Reputation: 820
I'm trying to emplace_back a vector in a loop with openmp. I took my inspiration from this post : C++ OpenMP Parallel For Loop - Alternatives to std::vector. So I write a test code :
// Example program
#include <iostream>
#include <string>
#include <vector>
#include <random>
#include <chrono>
#include <omp.h>
int main()
{
std::cout << "Numbers of thread available : " << omp_get_max_threads() << std::endl;
std::random_device dev;
std::mt19937 gen(dev());
std::uniform_int_distribution<unsigned> distrib(1, 5);
{
std::chrono::time_point<std::chrono::system_clock> start, end;
start = std::chrono::system_clock::now();
std::vector<std::pair<uint32_t, uint32_t> > result;
#pragma omp declare reduction (merge : std::vector<std::pair<uint32_t, uint32_t> > : omp_out.insert(omp_out.end(), std::make_move_iterator(omp_in.begin()), std::make_move_iterator(omp_in.end())))
#pragma omp parallel for reduction(merge: result)
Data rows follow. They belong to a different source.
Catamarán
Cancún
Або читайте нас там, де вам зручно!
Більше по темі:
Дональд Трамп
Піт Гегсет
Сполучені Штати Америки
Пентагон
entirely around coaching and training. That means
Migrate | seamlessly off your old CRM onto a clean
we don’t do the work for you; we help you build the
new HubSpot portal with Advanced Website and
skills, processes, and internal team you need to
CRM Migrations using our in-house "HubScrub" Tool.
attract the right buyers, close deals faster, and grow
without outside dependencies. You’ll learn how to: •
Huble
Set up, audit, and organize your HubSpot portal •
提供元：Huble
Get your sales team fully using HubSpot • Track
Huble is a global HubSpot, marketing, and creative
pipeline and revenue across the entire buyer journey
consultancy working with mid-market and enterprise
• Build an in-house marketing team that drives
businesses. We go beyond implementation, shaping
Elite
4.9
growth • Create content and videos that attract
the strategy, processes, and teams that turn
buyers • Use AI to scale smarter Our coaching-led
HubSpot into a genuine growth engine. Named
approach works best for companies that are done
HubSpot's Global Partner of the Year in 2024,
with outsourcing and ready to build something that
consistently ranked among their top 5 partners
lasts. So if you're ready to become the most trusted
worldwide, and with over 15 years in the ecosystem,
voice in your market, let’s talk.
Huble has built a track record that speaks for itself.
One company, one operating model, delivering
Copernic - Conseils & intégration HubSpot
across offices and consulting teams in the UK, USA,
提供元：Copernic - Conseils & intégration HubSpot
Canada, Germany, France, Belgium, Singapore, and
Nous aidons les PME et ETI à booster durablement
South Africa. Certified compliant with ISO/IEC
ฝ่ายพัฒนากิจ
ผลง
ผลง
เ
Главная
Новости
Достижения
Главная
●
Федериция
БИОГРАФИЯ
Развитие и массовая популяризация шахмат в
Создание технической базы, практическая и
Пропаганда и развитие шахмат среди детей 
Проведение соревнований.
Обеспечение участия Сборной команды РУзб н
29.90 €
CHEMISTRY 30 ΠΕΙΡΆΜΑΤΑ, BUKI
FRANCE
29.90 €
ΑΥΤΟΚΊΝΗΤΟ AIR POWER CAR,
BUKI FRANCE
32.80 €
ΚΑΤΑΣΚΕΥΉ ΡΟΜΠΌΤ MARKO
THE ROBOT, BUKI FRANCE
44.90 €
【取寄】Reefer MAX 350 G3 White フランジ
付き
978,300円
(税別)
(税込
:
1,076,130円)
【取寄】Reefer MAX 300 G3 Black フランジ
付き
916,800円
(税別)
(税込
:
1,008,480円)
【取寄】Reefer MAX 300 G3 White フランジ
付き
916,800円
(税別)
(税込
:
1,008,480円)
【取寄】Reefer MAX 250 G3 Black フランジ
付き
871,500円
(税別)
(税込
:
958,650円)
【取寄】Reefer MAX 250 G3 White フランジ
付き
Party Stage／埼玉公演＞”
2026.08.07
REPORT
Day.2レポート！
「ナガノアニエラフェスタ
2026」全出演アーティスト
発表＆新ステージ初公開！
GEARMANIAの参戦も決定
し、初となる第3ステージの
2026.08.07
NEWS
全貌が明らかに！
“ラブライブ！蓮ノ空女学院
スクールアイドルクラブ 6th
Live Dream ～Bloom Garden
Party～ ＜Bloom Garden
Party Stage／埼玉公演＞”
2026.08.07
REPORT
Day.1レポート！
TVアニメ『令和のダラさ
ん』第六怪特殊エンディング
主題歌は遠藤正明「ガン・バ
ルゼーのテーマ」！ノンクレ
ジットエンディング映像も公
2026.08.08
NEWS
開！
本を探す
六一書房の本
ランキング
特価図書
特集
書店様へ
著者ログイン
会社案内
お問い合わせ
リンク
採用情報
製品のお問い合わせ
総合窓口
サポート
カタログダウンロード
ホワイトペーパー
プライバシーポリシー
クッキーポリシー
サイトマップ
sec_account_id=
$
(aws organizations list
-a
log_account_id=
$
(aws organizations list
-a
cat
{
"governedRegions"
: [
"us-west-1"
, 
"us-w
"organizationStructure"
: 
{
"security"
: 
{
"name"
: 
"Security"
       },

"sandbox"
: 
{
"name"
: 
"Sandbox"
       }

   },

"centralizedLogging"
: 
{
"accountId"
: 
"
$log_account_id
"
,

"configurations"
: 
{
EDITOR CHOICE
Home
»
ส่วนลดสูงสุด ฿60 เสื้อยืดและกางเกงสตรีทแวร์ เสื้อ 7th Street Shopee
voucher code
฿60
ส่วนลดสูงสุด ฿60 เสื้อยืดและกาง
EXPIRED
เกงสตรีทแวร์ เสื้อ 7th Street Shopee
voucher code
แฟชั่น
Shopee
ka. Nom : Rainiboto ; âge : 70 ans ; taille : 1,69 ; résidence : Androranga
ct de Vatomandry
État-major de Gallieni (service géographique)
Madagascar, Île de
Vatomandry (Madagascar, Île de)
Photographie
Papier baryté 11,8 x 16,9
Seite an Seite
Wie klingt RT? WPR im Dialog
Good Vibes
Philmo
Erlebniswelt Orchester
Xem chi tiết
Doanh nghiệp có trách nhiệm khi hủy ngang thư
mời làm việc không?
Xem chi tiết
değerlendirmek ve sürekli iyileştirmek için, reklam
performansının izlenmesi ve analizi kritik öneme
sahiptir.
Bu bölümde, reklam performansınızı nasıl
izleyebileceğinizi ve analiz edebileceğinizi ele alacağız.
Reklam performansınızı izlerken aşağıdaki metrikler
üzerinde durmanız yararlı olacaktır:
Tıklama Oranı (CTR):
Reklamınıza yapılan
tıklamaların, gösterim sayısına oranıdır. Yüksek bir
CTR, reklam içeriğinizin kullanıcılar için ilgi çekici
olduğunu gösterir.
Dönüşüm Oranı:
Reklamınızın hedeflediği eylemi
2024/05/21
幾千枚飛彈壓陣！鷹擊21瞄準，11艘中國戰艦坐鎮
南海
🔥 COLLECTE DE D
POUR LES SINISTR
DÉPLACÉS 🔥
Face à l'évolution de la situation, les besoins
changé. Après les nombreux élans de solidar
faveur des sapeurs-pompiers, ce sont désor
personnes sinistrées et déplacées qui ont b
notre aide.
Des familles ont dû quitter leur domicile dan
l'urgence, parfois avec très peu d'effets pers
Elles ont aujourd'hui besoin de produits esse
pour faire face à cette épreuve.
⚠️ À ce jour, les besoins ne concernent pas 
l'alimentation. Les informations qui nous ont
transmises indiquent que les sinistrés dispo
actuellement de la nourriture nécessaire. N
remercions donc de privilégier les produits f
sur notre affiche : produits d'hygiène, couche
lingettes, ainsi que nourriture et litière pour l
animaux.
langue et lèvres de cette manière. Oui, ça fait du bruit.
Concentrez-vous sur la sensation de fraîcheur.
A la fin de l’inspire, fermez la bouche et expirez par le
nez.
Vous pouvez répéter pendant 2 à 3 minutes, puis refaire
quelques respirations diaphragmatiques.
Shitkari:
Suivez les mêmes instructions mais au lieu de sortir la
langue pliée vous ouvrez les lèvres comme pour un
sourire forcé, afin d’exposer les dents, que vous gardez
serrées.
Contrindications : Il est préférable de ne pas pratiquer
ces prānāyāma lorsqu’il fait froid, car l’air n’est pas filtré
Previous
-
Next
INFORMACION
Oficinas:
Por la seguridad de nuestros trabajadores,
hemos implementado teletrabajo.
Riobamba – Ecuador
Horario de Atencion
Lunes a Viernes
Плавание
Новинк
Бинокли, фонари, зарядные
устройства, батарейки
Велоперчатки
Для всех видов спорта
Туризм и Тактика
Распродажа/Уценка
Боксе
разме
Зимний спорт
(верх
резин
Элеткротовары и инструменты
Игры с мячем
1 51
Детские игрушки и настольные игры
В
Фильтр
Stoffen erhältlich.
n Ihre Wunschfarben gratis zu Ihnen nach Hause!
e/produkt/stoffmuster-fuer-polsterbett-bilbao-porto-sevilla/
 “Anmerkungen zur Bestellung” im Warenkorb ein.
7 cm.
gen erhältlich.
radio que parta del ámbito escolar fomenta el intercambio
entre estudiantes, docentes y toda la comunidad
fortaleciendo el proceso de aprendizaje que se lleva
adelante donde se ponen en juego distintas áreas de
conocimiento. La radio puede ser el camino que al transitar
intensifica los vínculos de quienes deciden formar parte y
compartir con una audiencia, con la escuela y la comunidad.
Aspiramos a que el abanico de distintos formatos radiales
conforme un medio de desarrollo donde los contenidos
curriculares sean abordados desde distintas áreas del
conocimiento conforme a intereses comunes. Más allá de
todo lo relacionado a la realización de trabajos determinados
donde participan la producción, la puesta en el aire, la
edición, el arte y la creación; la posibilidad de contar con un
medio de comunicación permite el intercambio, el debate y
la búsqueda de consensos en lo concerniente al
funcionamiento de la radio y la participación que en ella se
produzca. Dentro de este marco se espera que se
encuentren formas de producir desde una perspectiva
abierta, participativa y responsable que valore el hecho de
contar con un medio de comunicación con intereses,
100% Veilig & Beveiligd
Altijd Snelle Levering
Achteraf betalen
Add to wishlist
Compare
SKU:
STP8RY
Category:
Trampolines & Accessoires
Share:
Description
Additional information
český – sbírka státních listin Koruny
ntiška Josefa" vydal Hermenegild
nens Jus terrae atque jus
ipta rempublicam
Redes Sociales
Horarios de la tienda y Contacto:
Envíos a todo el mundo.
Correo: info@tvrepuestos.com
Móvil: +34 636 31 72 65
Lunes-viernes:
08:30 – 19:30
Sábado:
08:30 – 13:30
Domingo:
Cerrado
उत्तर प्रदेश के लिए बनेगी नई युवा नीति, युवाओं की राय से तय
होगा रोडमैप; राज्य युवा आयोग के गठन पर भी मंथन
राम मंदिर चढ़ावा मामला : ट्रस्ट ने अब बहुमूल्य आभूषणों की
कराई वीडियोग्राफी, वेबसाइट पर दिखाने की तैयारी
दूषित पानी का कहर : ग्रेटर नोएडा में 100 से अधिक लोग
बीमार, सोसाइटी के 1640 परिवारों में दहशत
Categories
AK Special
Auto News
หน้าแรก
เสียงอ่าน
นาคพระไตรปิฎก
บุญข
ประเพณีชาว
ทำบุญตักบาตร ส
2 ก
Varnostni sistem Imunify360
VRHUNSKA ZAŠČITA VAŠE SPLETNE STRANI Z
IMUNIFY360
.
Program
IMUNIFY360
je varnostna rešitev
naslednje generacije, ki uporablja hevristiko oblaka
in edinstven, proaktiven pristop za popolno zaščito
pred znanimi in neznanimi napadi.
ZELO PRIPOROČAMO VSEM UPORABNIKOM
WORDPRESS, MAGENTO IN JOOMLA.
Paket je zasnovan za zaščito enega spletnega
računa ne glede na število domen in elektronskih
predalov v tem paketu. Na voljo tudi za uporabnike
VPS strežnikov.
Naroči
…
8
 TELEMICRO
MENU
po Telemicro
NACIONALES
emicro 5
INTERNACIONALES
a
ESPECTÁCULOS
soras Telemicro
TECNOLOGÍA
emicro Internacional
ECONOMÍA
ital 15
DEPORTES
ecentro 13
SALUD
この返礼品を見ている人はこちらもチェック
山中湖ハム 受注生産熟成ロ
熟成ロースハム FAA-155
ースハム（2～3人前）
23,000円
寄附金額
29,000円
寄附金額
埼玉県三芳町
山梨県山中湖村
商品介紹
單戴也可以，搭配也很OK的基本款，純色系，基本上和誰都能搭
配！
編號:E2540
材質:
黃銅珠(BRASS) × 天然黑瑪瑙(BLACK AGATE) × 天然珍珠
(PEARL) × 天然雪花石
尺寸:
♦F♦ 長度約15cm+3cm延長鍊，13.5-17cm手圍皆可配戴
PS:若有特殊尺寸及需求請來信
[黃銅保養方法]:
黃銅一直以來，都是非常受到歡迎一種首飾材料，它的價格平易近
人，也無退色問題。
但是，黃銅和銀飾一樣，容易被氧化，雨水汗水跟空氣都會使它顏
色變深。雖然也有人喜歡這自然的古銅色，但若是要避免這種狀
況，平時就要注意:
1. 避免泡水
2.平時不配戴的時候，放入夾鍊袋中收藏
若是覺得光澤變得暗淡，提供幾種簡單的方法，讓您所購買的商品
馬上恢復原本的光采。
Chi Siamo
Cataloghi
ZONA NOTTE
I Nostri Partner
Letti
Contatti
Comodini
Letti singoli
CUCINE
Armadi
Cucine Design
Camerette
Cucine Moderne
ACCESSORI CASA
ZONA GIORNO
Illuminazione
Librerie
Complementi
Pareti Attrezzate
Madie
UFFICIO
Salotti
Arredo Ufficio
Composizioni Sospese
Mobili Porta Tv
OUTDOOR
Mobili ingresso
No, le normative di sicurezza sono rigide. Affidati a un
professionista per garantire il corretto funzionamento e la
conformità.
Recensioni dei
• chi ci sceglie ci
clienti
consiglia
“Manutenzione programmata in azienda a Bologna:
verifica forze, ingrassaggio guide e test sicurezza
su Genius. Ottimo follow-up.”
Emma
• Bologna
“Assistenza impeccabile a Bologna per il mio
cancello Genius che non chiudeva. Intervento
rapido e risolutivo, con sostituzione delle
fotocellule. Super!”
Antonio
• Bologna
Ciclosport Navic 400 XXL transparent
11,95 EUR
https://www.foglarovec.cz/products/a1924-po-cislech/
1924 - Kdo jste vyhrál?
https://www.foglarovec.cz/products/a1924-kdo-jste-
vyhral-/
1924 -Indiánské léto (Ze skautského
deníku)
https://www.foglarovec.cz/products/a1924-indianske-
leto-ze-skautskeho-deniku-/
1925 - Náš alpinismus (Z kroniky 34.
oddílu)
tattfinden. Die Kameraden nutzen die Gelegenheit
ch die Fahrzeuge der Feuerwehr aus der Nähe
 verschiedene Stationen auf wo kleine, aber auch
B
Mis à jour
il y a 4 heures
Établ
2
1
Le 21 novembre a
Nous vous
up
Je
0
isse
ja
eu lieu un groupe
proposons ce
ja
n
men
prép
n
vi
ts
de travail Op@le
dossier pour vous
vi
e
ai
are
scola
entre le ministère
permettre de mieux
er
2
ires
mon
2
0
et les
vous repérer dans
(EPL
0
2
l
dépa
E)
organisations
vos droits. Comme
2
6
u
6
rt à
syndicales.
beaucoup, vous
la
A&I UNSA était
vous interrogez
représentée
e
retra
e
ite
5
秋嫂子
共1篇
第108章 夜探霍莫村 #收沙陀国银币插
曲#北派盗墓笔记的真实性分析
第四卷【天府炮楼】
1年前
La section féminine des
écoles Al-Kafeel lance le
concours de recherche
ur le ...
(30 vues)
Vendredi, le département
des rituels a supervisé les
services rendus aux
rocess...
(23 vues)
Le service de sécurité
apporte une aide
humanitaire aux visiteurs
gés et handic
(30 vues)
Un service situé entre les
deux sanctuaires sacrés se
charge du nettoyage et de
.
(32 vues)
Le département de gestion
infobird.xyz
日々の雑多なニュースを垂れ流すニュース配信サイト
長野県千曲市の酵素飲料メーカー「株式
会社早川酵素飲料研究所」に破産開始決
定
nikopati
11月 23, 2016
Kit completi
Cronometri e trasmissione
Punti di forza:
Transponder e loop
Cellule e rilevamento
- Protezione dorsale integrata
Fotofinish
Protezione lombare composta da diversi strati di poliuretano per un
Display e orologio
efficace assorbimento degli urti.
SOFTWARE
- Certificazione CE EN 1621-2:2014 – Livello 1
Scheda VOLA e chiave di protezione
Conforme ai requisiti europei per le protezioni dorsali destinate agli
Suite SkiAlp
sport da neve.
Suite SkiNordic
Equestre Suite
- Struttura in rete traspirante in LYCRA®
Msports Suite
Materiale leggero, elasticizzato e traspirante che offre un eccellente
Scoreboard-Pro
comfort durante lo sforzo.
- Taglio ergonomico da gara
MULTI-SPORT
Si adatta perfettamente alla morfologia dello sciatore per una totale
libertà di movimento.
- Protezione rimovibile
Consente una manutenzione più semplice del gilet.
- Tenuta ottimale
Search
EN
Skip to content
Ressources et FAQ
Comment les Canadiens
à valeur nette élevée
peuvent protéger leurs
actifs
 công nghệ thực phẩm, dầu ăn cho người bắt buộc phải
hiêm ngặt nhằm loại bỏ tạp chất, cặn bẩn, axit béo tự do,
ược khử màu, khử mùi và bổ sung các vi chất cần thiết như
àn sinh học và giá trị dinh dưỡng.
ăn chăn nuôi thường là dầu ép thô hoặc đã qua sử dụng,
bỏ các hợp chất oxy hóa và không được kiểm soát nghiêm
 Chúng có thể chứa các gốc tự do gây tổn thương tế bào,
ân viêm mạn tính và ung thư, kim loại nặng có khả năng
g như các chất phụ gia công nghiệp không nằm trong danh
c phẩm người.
for(int i=0; i<100000000; ++i)
{
if(distrib(gen) == 1)
{
result.emplace_back(std::make_pair(distrib(gen),distrib(gen)));
}
}
end = std::chrono::system_clock::now(); \
auto elapsed_seconds = std::chrono::duration_cast<std::chrono::milliseconds>(end-start).count(); \
std::cout << "With openmp " << " : " << elapsed_seconds << "ms\n";
}
{
std::chrono::time_point<std::chrono::system_clock> start, end;
start = std::chrono::system_clock::now();
std::vector<std::pair<uint32_t, uint32_t> > result;
for(int i=0; i<100000000; ++i)
{
if(distrib(gen) == 1)
{
result.emplace_back(std::make_pair(distrib(gen),distrib(gen)));
}
}
end = std::chrono::system_clock::now(); \
auto elapsed_seconds = std::chrono::duration_cast<std::chrono::milliseconds>(end-start).count(); \
std::cout << "Without openmp " << " : " << elapsed_seconds << "ms\n";
}
}
I compile this code with
g++ -o main -std=c++17 -fopenmp main.cpp
and the output is :
Numbers of thread available : 12
With openmp : 3982ms
Without openmp : 3887ms
Obviously, I don't have any speed up with my openmp implementation. Why ?
Upvotes: 0
Views: 614
Reputation: 50806
The current code is ill-formed regarding the documentation (since the parallelized code contains mostly-implicit dependencies). As a result, an OpenMP implementation is free to generate a fast but completely "wrong" program or a slow "correct" one.
To get a correct implementation and a not-too-bad speedup using OpenMP, one solution is to replicate the generator/distribution in each worker (by moving the variable declarations in a #pragma omp parallel
section) and to add critical sections (using #pragma omp critical
) for the (sequential) emplace_back
.
Due to possible false-sharing and lock-contention, the resulting parallel implementation may scale poorly. It is probably better to generate thread-private arrays and then merge ultimately the sub-arrays in a big shared one rather than using naive critical section (note however that this still not ideal since the computation will likely be limited by the speed of the shared memory).
Please note that the result can be different from the sequential implementation when a specific seed need to be used (here it is not a problem since the seed is extracted from random_device
).
Upvotes: 0